No dia 04 de junho de 1997, o corpo de
frei Damião foi levado em carro aberto até ao Estádio do Arruda, para a missa
solene de despedida, presidida pelo arcebispo metropolitano de Olinda e Recife,
Dom José Cardoso Sobrinho, OC., e concelebrada por dezenas de bispos e centenas
de padres. Do estádio, em helicóptero, foi transportado para o Convento São
Félix de Cantalice, no bairro do Pina, em Recife-PE, onde vivera seus últimos
anos de vida. Ali, na capela dedicada à Nossa Senhora das Graças, foi sepultado
sob cânticos, aplausos e pétalas de rosas.

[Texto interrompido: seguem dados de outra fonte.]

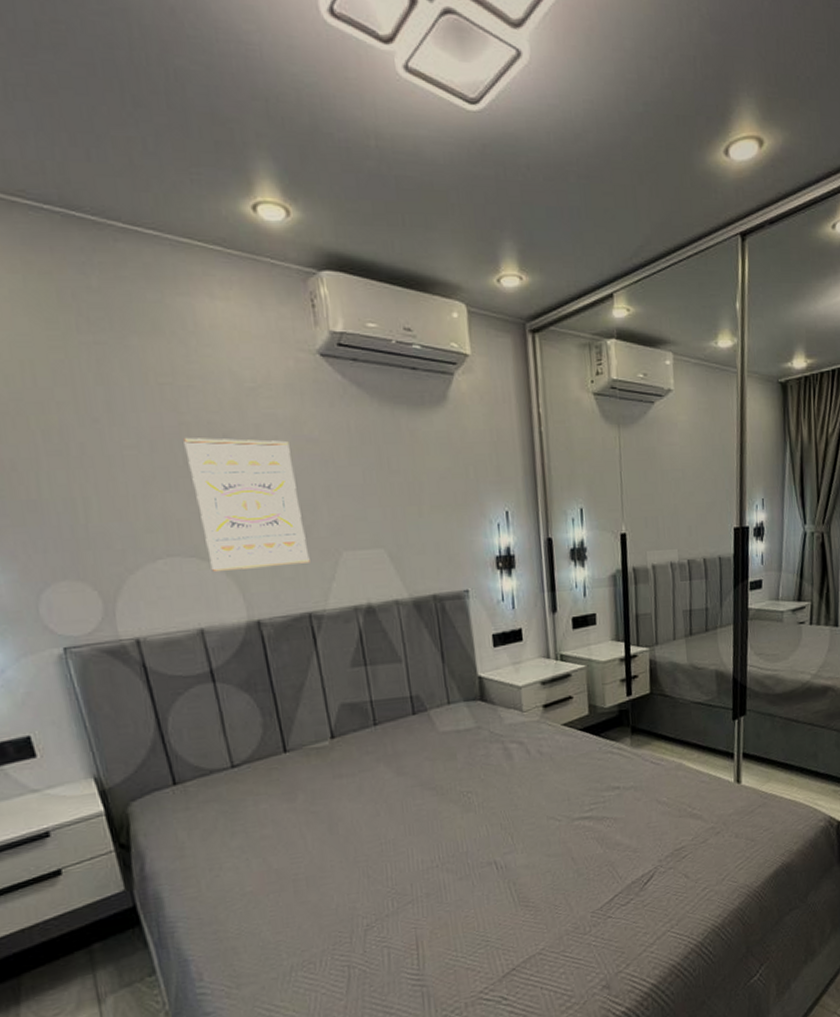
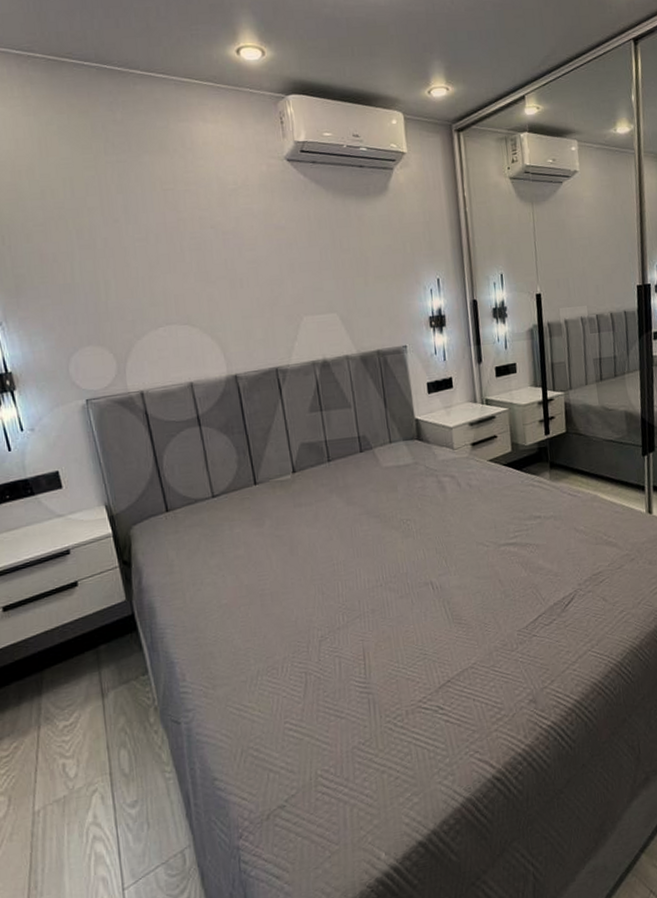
wall art: present [184,438,310,571] -> none [181,229,277,336]

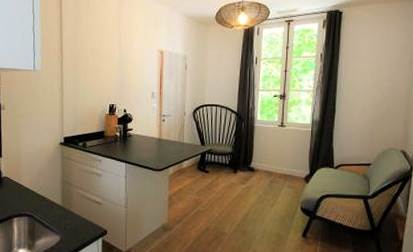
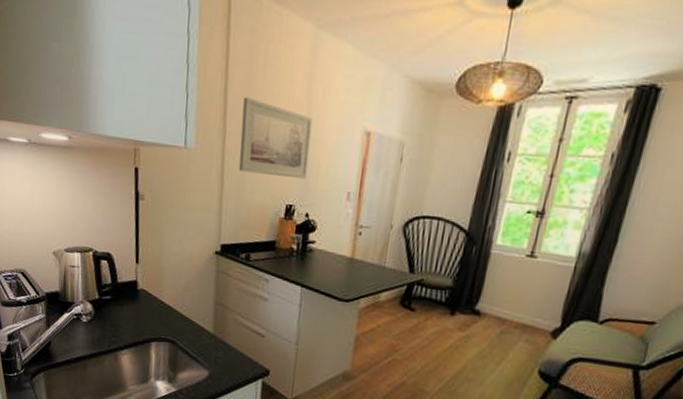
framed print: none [73,33,123,86] -> present [239,96,313,180]

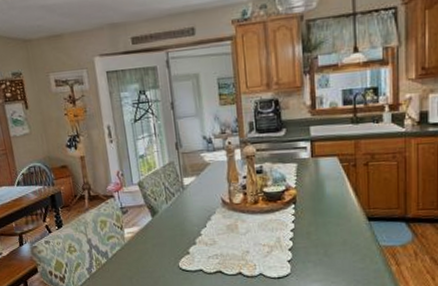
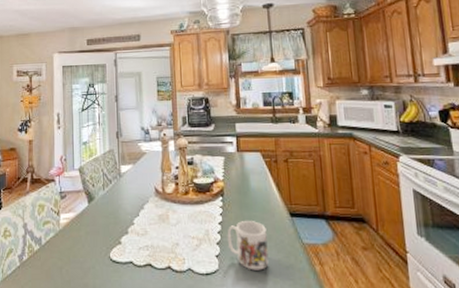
mug: none [299,227,343,273] -> present [227,221,269,270]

As Romarias e a Fama de Santidade
Desde o sepultamento, todos os
domingos, muitos fiéis, romeiros e romeiras, advindos dos mais diversos
recantos do Nordeste e d’outras partes do País, alguns até do estrangeiro,
acorrem ao túmulo de Frei Damião, para rezar e suplicar a Deus uma graça por sua
intercessão. São sempre festa, devoção, piedade e alegria, como nos dias das
Santas Missões.
A fama de santidade de Frei Damião
espalha-se a cada dia. Ele é, para todo cristão, um modelo de seguimento de
Jesus Cristo e de concretização do mandato do Senhor: “Sede santos como o vosso
Pai do Céu é santo” (Mt 5,48). Afirmam os confrades contemporâneos de Frei
Damião que sua fama de santidade já começara na Itália, destacando-se como
frade piedoso e zeloso sacerdote, entregue à oração, à contemplação e de profunda
identificação com o carisma capuchinho de viver em fraternidade, segundo a
forma do Santo Evangelho. Aqui no Brasil, destacou-se, além disso, por sua
resistência como confessor, sua sabedoria como pregador e sua convicção das
verdades de fé que anunciava, deixando-as transparecer pelo seu exemplo de
vida, e também por sua identificação franciscana com os pobres e desvalidos do
Nordeste, terra tão sofrida e marcada pelas intempéries do tempo e das
injustiças sociais. Por isso, valeu-se do dom da escuta, para acolher e ouvir a
todos que o procuravam, na partilha sincera de suas vivências e nos sussurros
ao pé do ouvido feitos por muitos que não tinham voz nem vez, e que Frei Damião
em prece levava ao coração de Deus.
É claro que no coração dos nordestinos
Frei Damião já tem um altar, pois todos reconhecem a sua santidade, mas isso
precisa ser analisado e reconhecido pela santa Igreja, a quem compete
pronunciar-se oficialmente sobre a santidade de uma pessoa e apresentá-la como
modelo ao mundo, inclusive dando-lhe as honras dos altares. Para isso, está em
trâmite o seu Processo de Beatificação e Canonização, aberto em 2003.
Um comentário:
grande grande e grande santo dos tempos modernos!